Wine Quality Data Analysis

About

This dataset is related to red variant of the Portuguese “Vinho Verde” wine. Due to privacy and logistic issues, only physicochemical (inputs) and sensory (the output) variables are available (e.g. there is no data about grape types, wine brand, wine selling price, etc.). The classes are ordered and not balanced (e.g. there are many more normal wines than excellent or poor ones).

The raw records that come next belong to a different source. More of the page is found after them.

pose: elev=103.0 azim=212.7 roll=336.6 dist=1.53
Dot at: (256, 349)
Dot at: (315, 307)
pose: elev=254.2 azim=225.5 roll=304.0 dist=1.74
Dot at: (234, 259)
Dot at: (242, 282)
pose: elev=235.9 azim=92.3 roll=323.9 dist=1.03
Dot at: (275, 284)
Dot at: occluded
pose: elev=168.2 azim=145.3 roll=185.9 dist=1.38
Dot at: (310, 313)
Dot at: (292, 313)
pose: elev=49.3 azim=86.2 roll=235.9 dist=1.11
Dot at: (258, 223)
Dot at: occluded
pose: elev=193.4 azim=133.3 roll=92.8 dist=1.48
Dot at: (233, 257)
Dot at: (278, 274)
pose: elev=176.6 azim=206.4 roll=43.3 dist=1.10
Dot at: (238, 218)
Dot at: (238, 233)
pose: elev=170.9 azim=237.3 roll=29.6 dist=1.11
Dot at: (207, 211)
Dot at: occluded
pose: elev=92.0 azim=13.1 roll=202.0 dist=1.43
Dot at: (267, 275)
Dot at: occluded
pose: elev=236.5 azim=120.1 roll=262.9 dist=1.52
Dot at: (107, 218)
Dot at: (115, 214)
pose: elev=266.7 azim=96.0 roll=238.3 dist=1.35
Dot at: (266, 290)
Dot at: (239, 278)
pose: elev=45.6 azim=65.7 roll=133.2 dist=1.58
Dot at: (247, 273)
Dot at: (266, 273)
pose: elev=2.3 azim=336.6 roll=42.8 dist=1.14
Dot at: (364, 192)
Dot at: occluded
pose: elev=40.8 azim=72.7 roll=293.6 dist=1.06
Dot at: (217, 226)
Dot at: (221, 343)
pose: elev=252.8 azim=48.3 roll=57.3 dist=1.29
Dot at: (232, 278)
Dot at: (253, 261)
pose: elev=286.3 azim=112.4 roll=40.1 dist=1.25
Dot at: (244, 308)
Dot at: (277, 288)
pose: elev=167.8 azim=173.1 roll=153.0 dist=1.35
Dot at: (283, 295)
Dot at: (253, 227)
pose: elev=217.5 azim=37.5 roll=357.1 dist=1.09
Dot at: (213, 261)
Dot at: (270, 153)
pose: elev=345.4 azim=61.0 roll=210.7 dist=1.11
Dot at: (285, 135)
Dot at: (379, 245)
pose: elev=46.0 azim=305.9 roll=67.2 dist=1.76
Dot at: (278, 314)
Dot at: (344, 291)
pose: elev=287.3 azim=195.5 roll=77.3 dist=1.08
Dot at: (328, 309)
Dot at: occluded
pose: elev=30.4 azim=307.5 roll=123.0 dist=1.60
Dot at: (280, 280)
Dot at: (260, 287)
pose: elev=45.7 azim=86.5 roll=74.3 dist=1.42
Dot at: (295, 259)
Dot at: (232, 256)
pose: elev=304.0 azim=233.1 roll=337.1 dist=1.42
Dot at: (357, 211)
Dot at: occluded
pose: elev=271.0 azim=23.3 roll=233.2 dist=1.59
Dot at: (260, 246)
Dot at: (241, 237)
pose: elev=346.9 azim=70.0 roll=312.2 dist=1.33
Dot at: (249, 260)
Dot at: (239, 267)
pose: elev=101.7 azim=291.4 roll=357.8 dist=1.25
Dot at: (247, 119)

Input variables (based on physicochemical tests):
1. fixed acidity g(tartaric acid)/dm
2. volatile acidity g(acetic acid)/dm
3. citric acid g/dm
4. residual sugar g/dm
5. chlorides g(sodium chloride)/dm
6. free sulfur dioxide mg/dm
7. total sulfur dioxide mg/dm
8. density g/dm
9. pH
10. sulphates g(potassium sulphate)/dm
11. alcohol % vol

Output variable (based on sensory data):
12. quality (score between 0 and 10)

Analysis question/approach
Classify wine quality from physicochemical properties
Build a model to predict wine quality (regression)
Identify attributes differentiating low vs high quality wine

MR (multiple regression)
NN (neural network)
SVM (support vector machine learning)
random forest classifier
imbalanced sklearn

need to preserve order
address imbalance

Initialize package libraries

#install.packages("usethis")
#install.packages("rmdformats")
library(usethis)
library(magrittr)
library(highcharter)
library(explore)
library(dplyr)
library(DataExplorer)
library(skimr)
library(rmdformats)
library(readr)
library(DT)
library(ggplot2)
library(pastecs)
library(corrplot)

# Connect RStudio to Git client
# usethis::create_from_github(
#  "https://github.com/dezzygc/WineData.git", destdir = "./wine_repo")

# Import dataset
wine_df <- read_csv("red_wine_data.csv")
#as_tibble(wine_df)
datatable(wine_df)

Data diagnostics

Check NA values
Check highly correlated feature variables
Assess balance and distribution

# wine_df %>% explore()
# wine_df %>% report(output_file = "report.html", output_dir = getwd())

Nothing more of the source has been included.